He was quite the elegant old flirt, Amanda mused but smiled back as he arranged food on his plate. "We're delighted to welcome you to the family."

"It's odd the way things have worked out," he said. "A year ago I looked up from my boat in the bay and saw this house. I simply had to have it. Now, not only is part of it a portion of my business, but it's a part of my family." He glanced over to see Trent and C.C. dancing on the terrace. "She's made him happy," he said quietly. "I never quite had the knack for that myself." With a vague movement of his shoulders, he brushed the thought aside. "Would you care to dance?"

"I'd love to."

They'd hardly taken three steps on the dance floor, when Sloan swung Coco around and smoothly switched partners.

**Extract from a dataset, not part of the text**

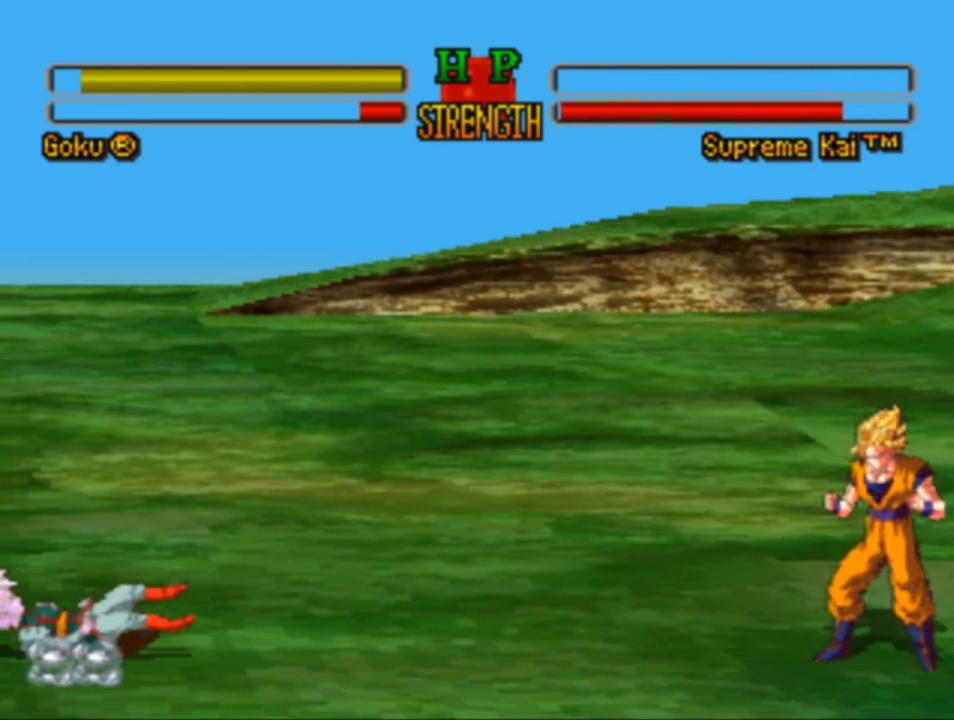
{"buttons": [], "left_stick": "center", "right_stick": "center", "events": []}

"You might have asked," Amanda muttered as his arms slid around her.

"I did, before. Anyway, she'll flirt with him the way he wants instead of treating him like a distant relation."

"He is a distant relation." But she glanced over and saw that Coco already had St. James laughing. "Everything's going well, I think."

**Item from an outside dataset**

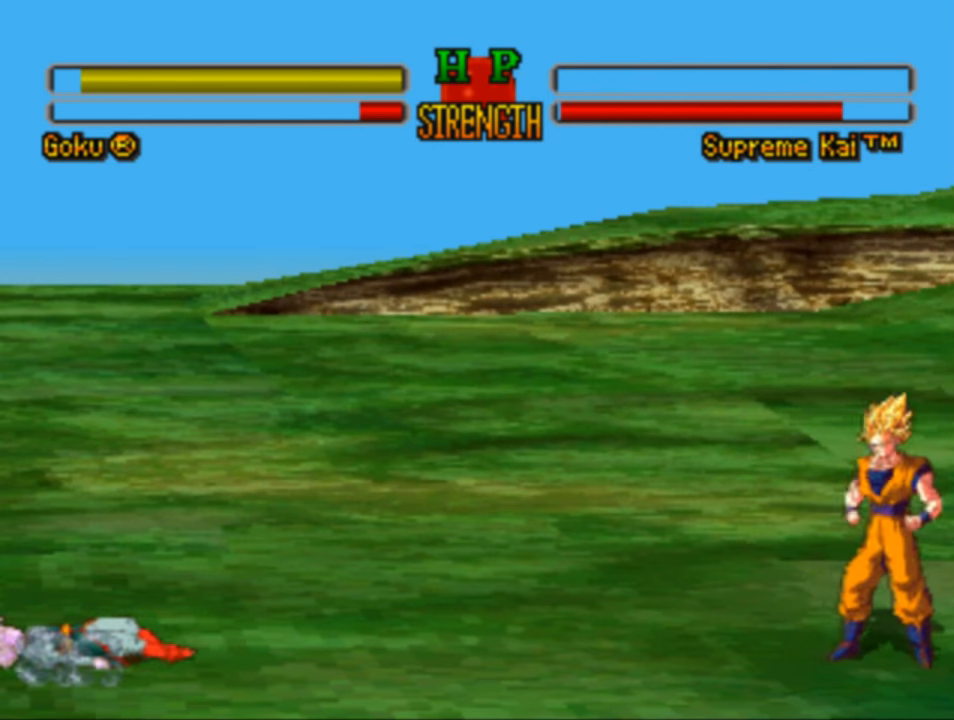
{"buttons": [], "left_stick": "center", "right_stick": "center", "events": []}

"Smooth as glass." Just as smoothly, he noted, as she fit into his arms. "You did a good job."

"Thanks, but I hope it's the last wedding I have to plan for quite a while." "Don't you think about getting married yourself?"

She missed a step and nearly stumbled over his feet. "No - that is, yes, but not really."

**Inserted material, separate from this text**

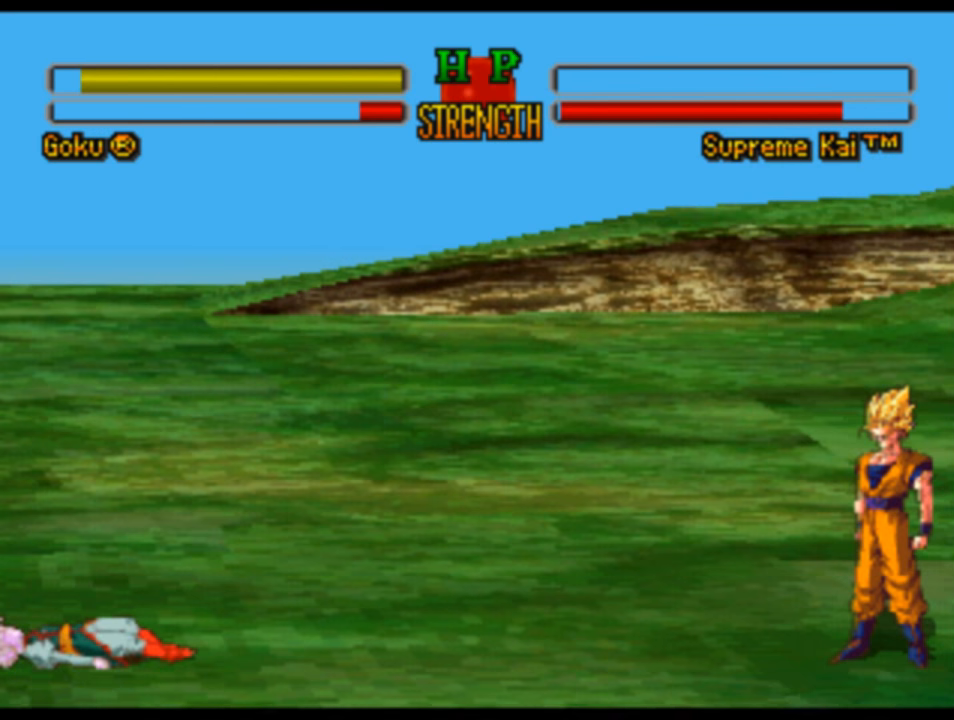
{"buttons": [], "left_stick": "center", "right_stick": "center", "events": []}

"That's a definitive answer."

"What I mean is it's not in my short-range plans." No matter what longings had tugged at her when her gaze had locked with Sloan's under the arbor. "I'm going to be busy over the next few years with the retreat. I've always wanted to manage a first-class hotel, to make policy instead ofjust carrying it out. It's what I've been working for, and now that Trent's giving me the chance, I can't afford to divide my loyalties."

"An interesting way of seeing it. With me it's always been a matter of getting tied down with one person in one place, then finding out I made a mistake."

"There's that, too." Relieved that they weren't arguing, she smiled. "I never asked, but I guess you do a lot of traveling."

"Here and there. A drawing board's portable. You might like to do some traveling yourself, check out the hotel competition. Why don't we go somewhere quiet and talk about it?"

"Sorry, I'm on call. And if you want to be helpful, you'll play best man and go get a few more bottles of champagne from the kitchen." She tucked her arm through his. "I've got to run up and get the streamers anyway."

"Streamers?"

"To decorate the car. They're up in my room."

"Tell you what," Sloan began when they reached the kitchen. "Why don't I come up to your room and help you get the streamers?"

"Because I want to decorate the car before they get back from their honeymoon." With a laugh, she dashed away. Amanda was halfway down the hall on the second floor when the creak of a board overhead had her stopping. Tuned to the moans and groans of the old house, she frowned. Footsteps, she realized. Definitely footsteps. Wondering if one of the wedding guests had decided to take an impromptu tour, she started back toward the stairway. On the third-floor landing, she spotted Fred, curled up and sleeping.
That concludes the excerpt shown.